• Data items
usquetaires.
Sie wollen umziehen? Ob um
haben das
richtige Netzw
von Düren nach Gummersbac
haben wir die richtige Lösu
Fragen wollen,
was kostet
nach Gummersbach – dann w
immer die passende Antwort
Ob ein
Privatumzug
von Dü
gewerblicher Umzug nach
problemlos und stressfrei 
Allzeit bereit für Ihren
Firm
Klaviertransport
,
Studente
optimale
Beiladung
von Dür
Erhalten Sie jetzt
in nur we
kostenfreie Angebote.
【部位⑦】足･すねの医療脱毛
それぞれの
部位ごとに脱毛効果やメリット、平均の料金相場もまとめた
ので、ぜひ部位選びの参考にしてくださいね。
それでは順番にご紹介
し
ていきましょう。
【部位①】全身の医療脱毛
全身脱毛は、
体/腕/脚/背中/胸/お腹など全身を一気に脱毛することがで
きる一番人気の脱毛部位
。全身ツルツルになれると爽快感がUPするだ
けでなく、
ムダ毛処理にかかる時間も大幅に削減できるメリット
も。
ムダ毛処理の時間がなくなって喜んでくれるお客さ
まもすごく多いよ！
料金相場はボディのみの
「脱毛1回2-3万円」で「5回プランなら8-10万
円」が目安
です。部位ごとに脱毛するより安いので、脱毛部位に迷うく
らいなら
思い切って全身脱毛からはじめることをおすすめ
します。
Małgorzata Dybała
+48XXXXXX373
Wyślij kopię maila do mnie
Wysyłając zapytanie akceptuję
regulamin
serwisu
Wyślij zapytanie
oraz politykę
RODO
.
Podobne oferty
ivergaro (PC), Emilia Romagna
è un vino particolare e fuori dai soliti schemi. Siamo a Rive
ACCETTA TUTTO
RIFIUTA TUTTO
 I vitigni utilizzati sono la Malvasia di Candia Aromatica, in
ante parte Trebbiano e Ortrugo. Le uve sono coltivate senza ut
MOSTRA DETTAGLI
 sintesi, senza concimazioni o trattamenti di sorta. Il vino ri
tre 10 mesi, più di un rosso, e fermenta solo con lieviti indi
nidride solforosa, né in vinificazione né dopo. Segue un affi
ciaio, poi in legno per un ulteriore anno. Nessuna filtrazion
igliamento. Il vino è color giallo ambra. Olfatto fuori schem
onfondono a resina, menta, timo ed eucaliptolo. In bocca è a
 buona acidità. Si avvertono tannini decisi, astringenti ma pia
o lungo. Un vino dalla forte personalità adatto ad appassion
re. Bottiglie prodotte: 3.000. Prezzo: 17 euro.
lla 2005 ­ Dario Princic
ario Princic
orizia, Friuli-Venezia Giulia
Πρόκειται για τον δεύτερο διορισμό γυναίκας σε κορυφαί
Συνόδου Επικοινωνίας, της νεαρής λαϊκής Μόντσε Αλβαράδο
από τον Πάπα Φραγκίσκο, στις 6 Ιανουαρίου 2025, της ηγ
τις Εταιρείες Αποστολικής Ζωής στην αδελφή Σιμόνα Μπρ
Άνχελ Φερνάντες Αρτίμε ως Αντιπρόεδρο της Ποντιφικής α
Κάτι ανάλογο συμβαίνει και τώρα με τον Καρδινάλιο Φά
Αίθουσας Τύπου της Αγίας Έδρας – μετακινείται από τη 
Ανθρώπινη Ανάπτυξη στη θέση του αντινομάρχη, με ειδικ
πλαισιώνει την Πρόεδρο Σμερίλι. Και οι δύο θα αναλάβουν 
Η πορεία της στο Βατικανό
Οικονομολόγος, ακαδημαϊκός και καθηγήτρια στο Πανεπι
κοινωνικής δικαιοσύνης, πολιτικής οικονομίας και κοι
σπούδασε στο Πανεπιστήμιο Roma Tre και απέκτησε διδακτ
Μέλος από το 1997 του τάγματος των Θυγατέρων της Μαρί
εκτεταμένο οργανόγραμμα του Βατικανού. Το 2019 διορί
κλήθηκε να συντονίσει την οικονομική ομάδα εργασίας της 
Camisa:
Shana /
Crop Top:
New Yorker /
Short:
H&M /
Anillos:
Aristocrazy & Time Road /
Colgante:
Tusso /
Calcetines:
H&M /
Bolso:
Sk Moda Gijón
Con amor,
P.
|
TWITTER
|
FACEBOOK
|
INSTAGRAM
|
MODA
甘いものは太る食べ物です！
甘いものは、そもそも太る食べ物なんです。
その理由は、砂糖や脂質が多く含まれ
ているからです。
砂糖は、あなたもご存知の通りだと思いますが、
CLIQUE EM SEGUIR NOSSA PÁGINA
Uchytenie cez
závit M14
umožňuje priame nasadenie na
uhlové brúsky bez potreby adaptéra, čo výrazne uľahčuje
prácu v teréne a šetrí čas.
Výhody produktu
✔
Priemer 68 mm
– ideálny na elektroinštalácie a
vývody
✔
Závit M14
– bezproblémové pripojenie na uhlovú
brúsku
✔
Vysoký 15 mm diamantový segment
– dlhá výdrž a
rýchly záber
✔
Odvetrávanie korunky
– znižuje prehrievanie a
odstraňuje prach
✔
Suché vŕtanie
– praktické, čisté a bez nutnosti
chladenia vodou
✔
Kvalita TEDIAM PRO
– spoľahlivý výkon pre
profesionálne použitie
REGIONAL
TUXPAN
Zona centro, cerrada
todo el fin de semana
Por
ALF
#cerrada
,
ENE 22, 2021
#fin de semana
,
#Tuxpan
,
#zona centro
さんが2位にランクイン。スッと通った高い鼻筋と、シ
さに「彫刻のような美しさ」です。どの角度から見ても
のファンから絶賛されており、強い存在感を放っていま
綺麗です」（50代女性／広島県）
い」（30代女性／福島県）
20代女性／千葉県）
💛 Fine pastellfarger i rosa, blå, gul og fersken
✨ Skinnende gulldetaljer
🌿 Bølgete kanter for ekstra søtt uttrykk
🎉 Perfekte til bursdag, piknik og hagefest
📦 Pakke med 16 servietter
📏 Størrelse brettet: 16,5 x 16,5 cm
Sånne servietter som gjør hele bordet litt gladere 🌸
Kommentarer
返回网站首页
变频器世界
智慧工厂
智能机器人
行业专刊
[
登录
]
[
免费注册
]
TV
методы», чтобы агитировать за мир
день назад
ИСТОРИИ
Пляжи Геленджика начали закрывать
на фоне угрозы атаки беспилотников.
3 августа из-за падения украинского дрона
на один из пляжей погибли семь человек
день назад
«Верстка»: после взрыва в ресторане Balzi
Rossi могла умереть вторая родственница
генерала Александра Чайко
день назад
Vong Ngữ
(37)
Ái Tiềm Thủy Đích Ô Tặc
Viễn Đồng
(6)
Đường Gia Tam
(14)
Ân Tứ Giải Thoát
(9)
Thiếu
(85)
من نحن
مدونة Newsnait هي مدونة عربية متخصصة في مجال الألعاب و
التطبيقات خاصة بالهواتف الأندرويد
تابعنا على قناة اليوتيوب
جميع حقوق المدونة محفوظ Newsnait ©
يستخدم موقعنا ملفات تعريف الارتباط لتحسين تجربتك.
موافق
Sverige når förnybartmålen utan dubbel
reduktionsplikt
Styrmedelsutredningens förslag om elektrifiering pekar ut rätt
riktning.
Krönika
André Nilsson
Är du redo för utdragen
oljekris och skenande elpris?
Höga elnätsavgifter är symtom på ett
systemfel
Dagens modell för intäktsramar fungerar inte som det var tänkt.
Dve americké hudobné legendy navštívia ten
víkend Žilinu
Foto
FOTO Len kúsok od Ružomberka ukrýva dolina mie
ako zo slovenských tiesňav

• Problem description
Please copy out the lines starting at the first one and ending at the line containing "gewerblicher Umzug nach", substituting "Wohnungsumzug" for "Privatumzug" and leaving everything else unchanged.

• Task response
usquetaires.
Sie wollen umziehen? Ob um
haben das
richtige Netzw
von Düren nach Gummersbac
haben wir die richtige Lösu
Fragen wollen,
was kostet
nach Gummersbach – dann w
immer die passende Antwort
Ob ein
Wohnungsumzug
von Dü
gewerblicher Umzug nach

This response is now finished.